The Linux kernel is quickly evolving and extensively customized. This results in thousands of versions and derivatives. Unfortunately, the Linux kernel is quite vulnerable. Each year, thousands of bugs are reported, and hundreds of them are security-related bugs. Given the limited resources, the kernel maintainers have to prioritize patching the more severe vulnerabilities. In practice, Common Vulnerability Scoring System (CVSS)[1] has become the standard for characterizing vulnerability severity. However, a fundamental problem exists when CVSS meets Linux—it is used in a "one for all" manner. The severity of a Linux vulnerability is assessed for only the mainstream Linux, and all affected versions and derivatives will simply honor and reuse the CVSS score. Such an undistinguished CVSS usage results in underestimation or overestimation of severity, which further results in delayed and ignored patching or wastes of the precious resources. In this paper, we propose OS-aware vulnerability prioritization (namely DIFFCVSS), which employs differential severity analysis for vulnerabilities. Specifically, given a severity assessed vulnerability, as well as the mainstream version and a target version of Linux, DIFFCVSS employs multiple new techniques based on static program analysis and natural language processing to differentially identify whether the vulnerability manifests a higher or lower severity in the target version.
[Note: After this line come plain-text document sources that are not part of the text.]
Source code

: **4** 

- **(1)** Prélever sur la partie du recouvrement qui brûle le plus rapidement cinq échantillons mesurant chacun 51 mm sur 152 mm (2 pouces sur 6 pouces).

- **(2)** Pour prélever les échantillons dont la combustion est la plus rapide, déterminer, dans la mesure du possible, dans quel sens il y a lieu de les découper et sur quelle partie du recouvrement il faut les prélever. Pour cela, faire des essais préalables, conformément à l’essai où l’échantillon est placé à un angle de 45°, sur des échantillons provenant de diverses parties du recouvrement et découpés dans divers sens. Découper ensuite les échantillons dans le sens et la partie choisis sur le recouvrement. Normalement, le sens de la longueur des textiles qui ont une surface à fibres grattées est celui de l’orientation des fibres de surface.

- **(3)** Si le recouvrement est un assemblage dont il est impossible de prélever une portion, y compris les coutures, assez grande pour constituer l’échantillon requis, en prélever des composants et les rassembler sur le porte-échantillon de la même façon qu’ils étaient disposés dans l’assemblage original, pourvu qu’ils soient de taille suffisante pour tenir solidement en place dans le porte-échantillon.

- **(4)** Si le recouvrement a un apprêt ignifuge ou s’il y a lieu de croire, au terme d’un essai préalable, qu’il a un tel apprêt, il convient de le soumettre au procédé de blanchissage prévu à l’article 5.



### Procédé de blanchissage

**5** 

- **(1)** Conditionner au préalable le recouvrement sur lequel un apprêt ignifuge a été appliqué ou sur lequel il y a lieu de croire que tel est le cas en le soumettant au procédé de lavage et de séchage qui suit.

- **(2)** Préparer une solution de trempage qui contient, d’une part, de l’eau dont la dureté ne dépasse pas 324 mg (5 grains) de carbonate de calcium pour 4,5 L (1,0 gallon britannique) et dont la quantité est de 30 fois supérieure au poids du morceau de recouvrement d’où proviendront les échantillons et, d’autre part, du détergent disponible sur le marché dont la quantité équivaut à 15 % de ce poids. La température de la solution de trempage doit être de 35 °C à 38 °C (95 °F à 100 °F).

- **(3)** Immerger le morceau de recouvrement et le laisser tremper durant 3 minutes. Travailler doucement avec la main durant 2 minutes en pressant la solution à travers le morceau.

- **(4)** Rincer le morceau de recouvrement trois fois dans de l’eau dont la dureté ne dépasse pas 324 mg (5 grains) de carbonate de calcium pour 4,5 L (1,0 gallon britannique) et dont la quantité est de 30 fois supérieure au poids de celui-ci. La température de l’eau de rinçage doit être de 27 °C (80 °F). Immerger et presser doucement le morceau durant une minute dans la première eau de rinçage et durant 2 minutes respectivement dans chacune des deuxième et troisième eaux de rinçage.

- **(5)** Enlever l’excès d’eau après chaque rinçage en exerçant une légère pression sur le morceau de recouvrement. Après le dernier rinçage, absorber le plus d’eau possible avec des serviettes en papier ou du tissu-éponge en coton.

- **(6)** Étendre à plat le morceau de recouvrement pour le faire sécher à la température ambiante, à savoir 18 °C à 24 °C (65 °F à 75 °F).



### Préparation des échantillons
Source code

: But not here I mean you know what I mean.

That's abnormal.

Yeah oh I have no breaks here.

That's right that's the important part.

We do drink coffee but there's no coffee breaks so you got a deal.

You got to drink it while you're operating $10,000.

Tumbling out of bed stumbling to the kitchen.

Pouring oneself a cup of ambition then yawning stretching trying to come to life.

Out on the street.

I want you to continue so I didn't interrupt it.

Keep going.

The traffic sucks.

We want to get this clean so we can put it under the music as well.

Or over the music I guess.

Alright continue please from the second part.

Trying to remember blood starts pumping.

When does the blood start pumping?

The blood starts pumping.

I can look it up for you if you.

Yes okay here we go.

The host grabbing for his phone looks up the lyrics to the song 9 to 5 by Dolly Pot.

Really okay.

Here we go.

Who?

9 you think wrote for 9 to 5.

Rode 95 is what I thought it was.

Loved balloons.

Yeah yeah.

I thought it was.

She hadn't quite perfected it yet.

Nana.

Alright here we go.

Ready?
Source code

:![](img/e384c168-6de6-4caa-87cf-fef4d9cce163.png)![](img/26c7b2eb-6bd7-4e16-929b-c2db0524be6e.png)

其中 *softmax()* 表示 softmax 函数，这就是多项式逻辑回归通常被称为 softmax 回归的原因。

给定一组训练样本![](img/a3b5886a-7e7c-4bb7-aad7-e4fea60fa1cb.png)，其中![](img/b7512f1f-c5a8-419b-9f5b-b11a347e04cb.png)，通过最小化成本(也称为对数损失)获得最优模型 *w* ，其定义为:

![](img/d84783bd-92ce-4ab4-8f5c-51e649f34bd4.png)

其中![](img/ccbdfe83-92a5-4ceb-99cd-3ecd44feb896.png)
A unique strength of this approach is that it transforms the challenging and laborious CVSS calculation into automatable differential analysis. We implement DIFFCVSS and apply it to the mainstream Linux and downstream Android systems. The evaluation and user-study results show that DIFFCVSS is able to precisely perform the differential severity analysis, and offers a precise and effective way to identify vulnerabilities that deserve a severity reevaluation.